Most trackers do not use personal financial filings, so they rely on indirect modeling such as show gross revenue, headliner splits, and typical expense and tax assumptions. A small change in assumed profit share or contract duration can swing the estimate by millions.
Does the “$2.5 million per year” figure represent his personal earnings or the show’s gross revenue?
It is often presented without a clear distinction. If it is gross show revenue, his personal take would likely be a fraction based on producer and contract terms. If it is already his net or producer-level share, that would better align with a higher net worth number, but the public claims usually do not show a methodology.
How should I treat the “citation needed” labels and unsourced claims around Frank Marino’s net worth?
Treat them as signals that the numbers are not verified to a primary record. A practical approach is to treat the higher figure as an upper-bound hypothesis and the lower figure as a conservative model, then avoid using either as a precise, confirmed number.
What would be the most realistic way to estimate net worth from residency information if I wanted to approximate it myself?
Use a framework: estimate annual compensation (base guarantee plus revenue share), subtract estimated business and production costs tied to the show brand, then apply taxes and living expenses. Finally, roll forward with plausible investment returns over decades, and apply the major income drop after the 2018 closure.

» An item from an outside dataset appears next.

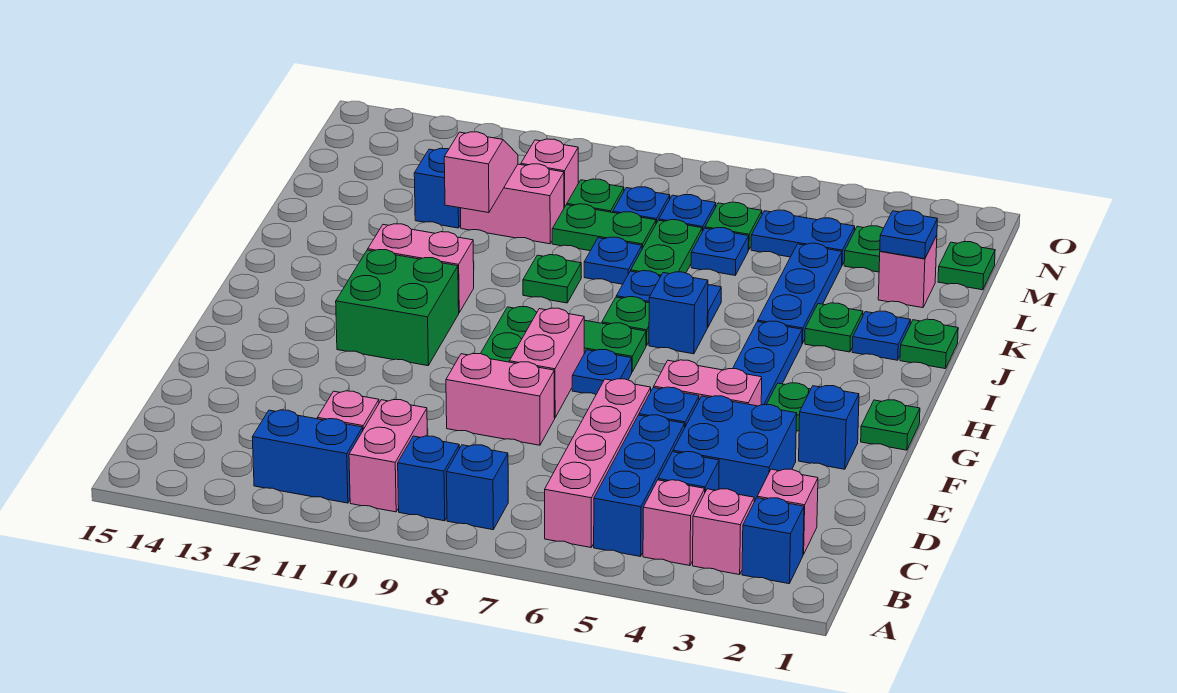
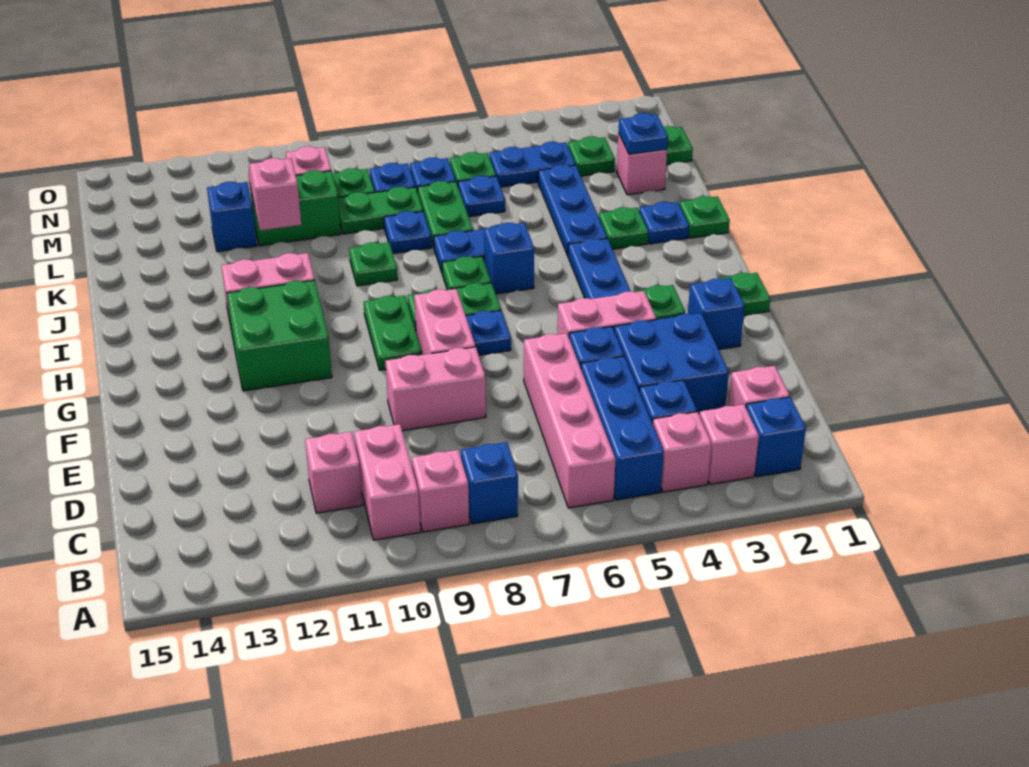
blue 1x1 brick [398,436,459,521] -> pink 1x1 brick [412,450,469,532]
blue 1x2 brick [252,410,363,503] -> none
pink 1x2 brick [461,164,564,244] -> green 1x2 brick [250,170,341,246]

After “Divas Las Vegas” ended in 2018, did his income likely drop to zero?
Not necessarily. Even after a residency ends, entertainers often continue earning through accumulated assets, occasional appearances, promotional work, licensing tied to the brand, and touring or one-off engagements. Any net worth estimate that assumes a complete stop in income is likely too pessimistic.
Could legal issues around the 2018 charity-payment controversy materially affect his personal wealth?
It is possible, but public reporting you commonly see is usually about operational and contractual matters tied to the show, not detailed personal liability. Without documented court outcomes or claims against his assets, it is safer to treat the event as primarily an income disruption and reputational factor rather than confirmed financial loss.
If I see “bankruptcy” results when searching his name, is that relevant to the Las Vegas Frank Marino?
Be cautious. Bankruptcy mentions can refer to an entirely different individual with the same name. Relevance depends on matching identity details like age, nationality, profession, and location, not just the name string.
Do merchandise and licensing opportunities meaningfully change the net worth picture for a headliner like Frank Marino?
They can. A long-running brand often generates recurring income beyond ticket sales through souvenirs, branded products, licensing, and appearances. However, because public sources rarely quantify profit, this impact is usually folded into broad assumptions rather than measured precisely.
What is the best next step if I want to update the “Frank Marino Las Vegas net worth” number over time?
Track changes in reliable context signals rather than only aggregator updates, for example new major appearances, new show announcements, or credible interviews that discuss compensation or business ownership. If no new income sources appear, net worth is unlikely to rise quickly, even if headline net worth figures keep circulating.